──────── Texte source
Dans les rues de Tachkent
Il en va de Tachkent un peu comme de Bichkek, Och ou Almaty… : on y passe le plus souvent une ou deux journées à l’arrivée dans le pays ou au moment du départ, sans grande envie d’approfondir ou de s’éterniser.
Tachkent se répand sur des kilomètres et des kilomètres, ville « neuve » faite de grands boulevards urbains et de voitures, secouée de temps à autres par de violents tremblements de terre dont le dernier majeur en date, celui de 1966, raya de la carte des quartiers entiers, jetant à la rue près de 300 000 personnes.
Les nids de cigogne posés sur les poteaux électriques entre Samarcande et la capitale laissent progressivement place à d’immenses panneaux publicitaires, de mornes barres d’habitation, des mosquées flambant neuves et des places démesurées aux platanes coupés courts suite à quelque coup de folie du président Karimov. Un peu partout aussi, d’étranges sculptures de pélicans s’élèvent au-dessus des toits, histoire de conjurer le mauvais sort.
Sur la place centrale, l’imposante statue équestre d’Amir Timur domine la ville comme partout ailleurs dans le pays, et comme bien d’autres avant elle : Constantin von Kauffman, Lénine, Staline, Karl Marx…
Tachkent était « autrefois » la quatrième plus grande ville d’URSS. De son passé soviétique, la capitale a conservé un étonnant réseau de métro souterrain (le seul d’Asie Centrale), de gigantesques avenues boisées tracées au cordeau et toute une série de bâtiments à l’architecture brutaliste, dont l’Hôtel Uzbekistan est le symbole.
L’heure, toutefois, n’est pas à la conservation et pour les nouveaux dirigeants du pays, lancés dans une course folle à la construction/déconstruction, seul importe de reconquérir pour Tachkent le titre « d’Étoile de l’Orient », quitte à tirer un trait sur toutes les richesses patrimoniales.
────────────────
──────── Extrait de données
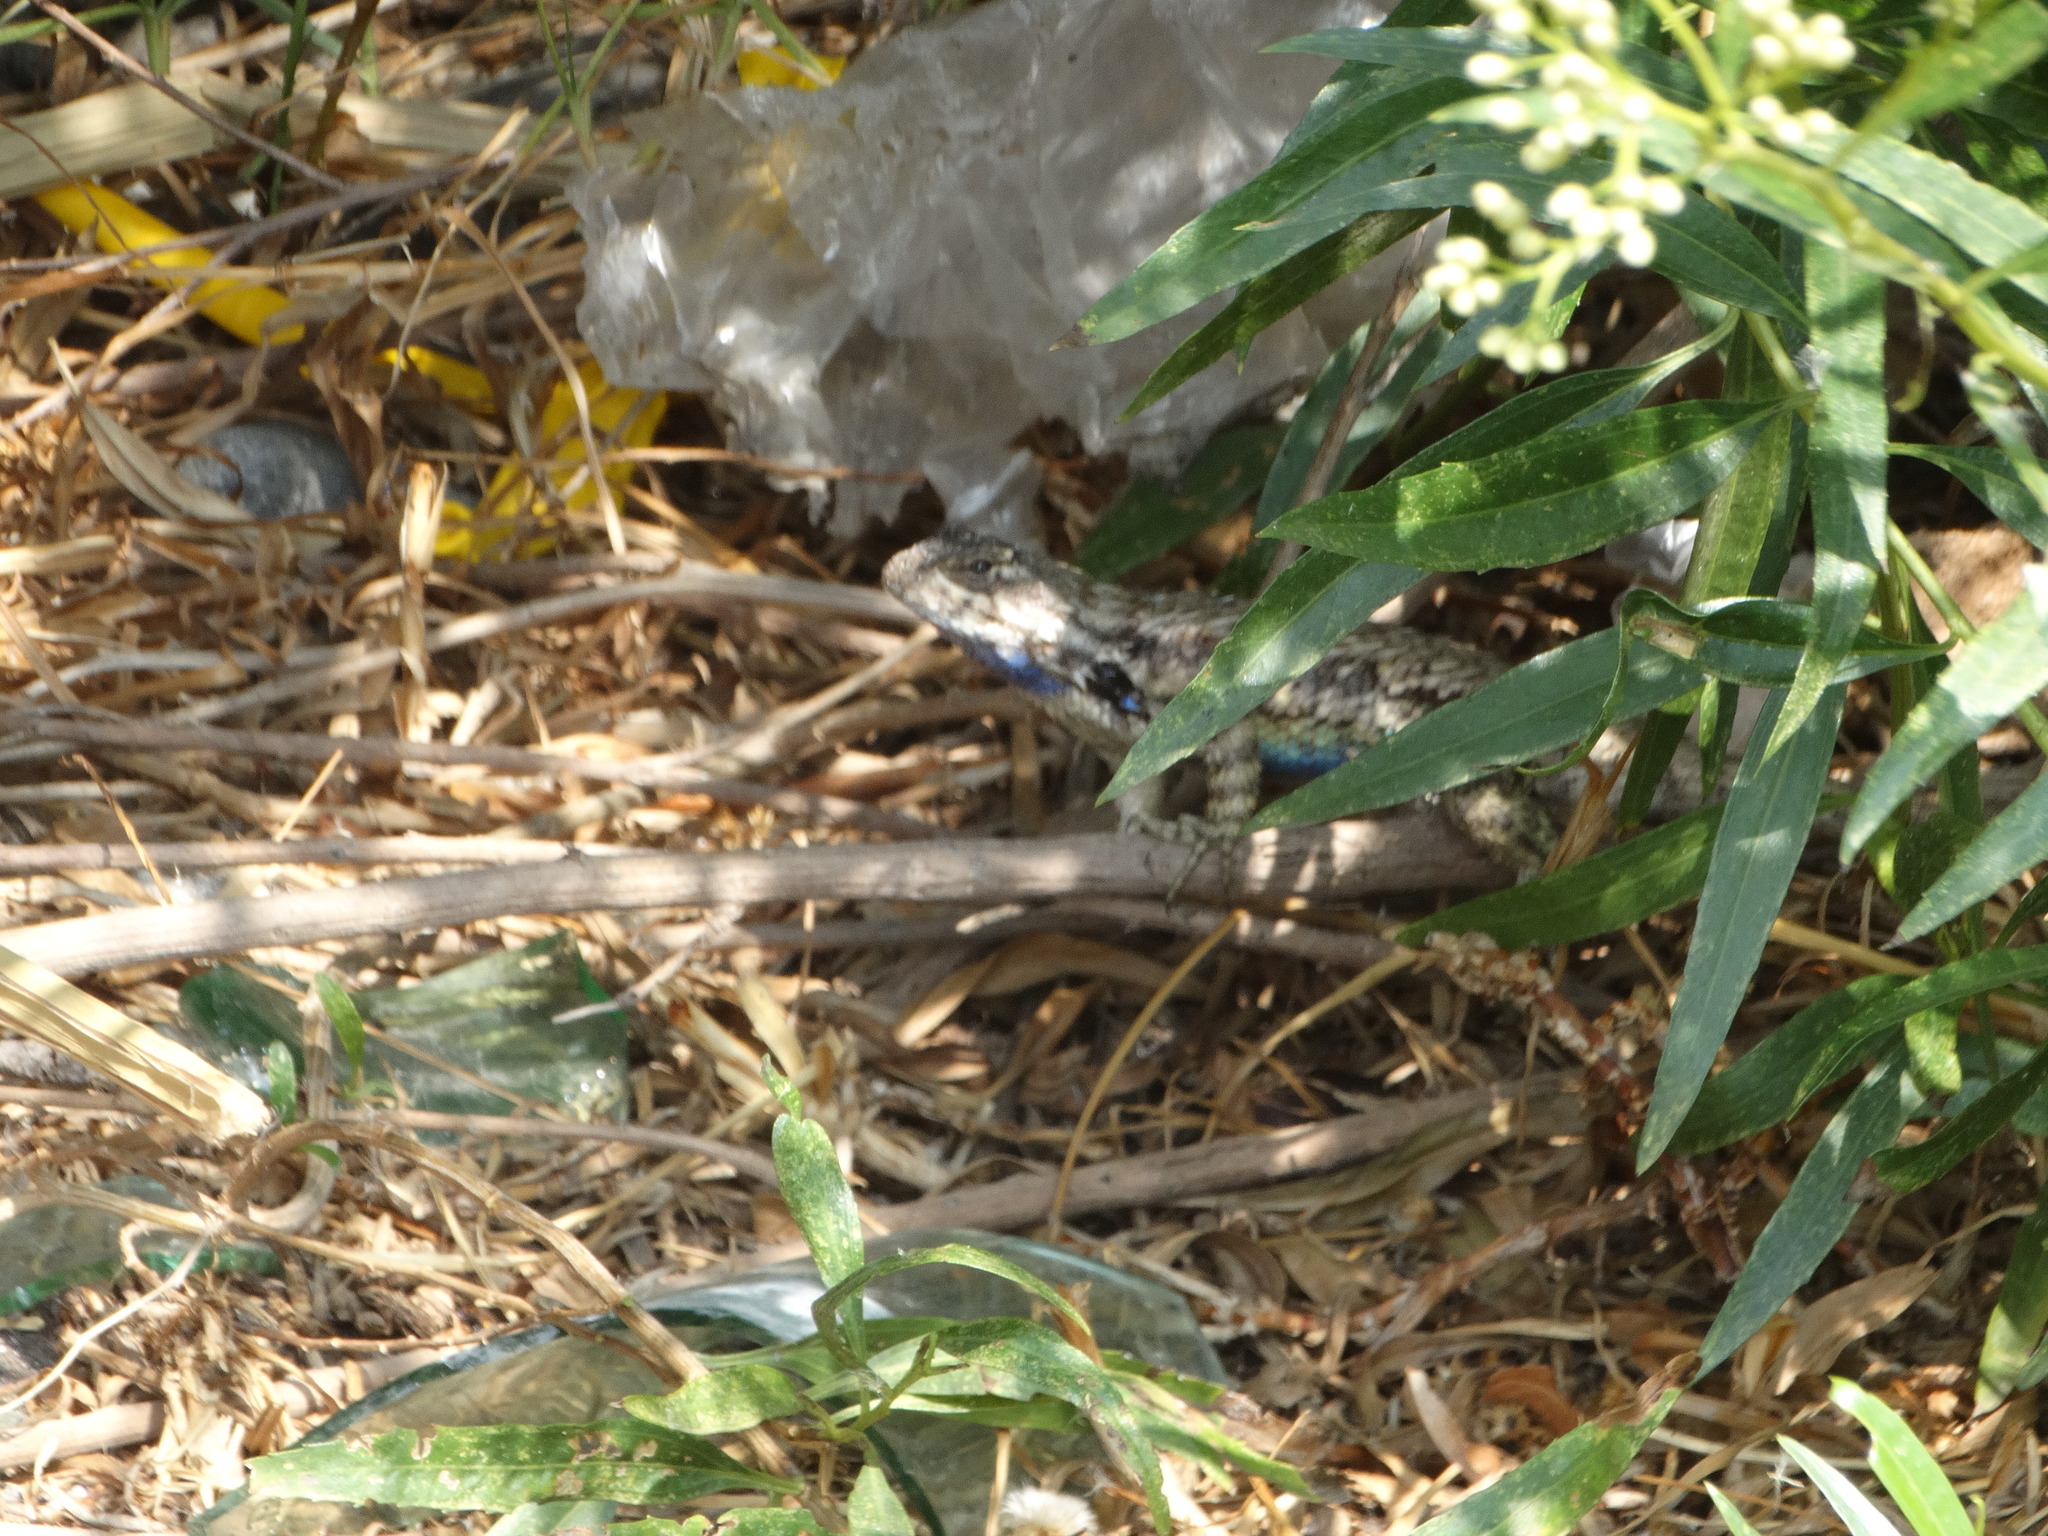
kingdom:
────────────────
> _Consigne_:
Transcrivez à l'identique et en entier le texte sur Tachkent présenté plus haut.

> _Résultat ci-dessous_:
Dans les rues de Tachkent
Il en va de Tachkent un peu comme de Bichkek, Och ou Almaty… : on y passe le plus souvent une ou deux journées à l’arrivée dans le pays ou au moment du départ, sans grande envie d’approfondir ou de s’éterniser.
Tachkent se répand sur des kilomètres et des kilomètres, ville « neuve » faite de grands boulevards urbains et de voitures, secouée de temps à autres par de violents tremblements de terre dont le dernier majeur en date, celui de 1966, raya de la carte des quartiers entiers, jetant à la rue près de 300 000 personnes.
Les nids de cigogne posés sur les poteaux électriques entre Samarcande et la capitale laissent progressivement place à d’immenses panneaux publicitaires, de mornes barres d’habitation, des mosquées flambant neuves et des places démesurées aux platanes coupés courts suite à quelque coup de folie du président Karimov. Un peu partout aussi, d’étranges sculptures de pélicans s’élèvent au-dessus des toits, histoire de conjurer le mauvais sort.
Sur la place centrale, l’imposante statue équestre d’Amir Timur domine la ville comme partout ailleurs dans le pays, et comme bien d’autres avant elle : Constantin von Kauffman, Lénine, Staline, Karl Marx…
Tachkent était « autrefois » la quatrième plus grande ville d’URSS. De son passé soviétique, la capitale a conservé un étonnant réseau de métro souterrain (le seul d’Asie Centrale), de gigantesques avenues boisées tracées au cordeau et toute une série de bâtiments à l’architecture brutaliste, dont l’Hôtel Uzbekistan est le symbole.
L’heure, toutefois, n’est pas à la conservation et pour les nouveaux dirigeants du pays, lancés dans une course folle à la construction/déconstruction, seul importe de reconquérir pour Tachkent le titre « d’Étoile de l’Orient », quitte à tirer un trait sur toutes les richesses patrimoniales.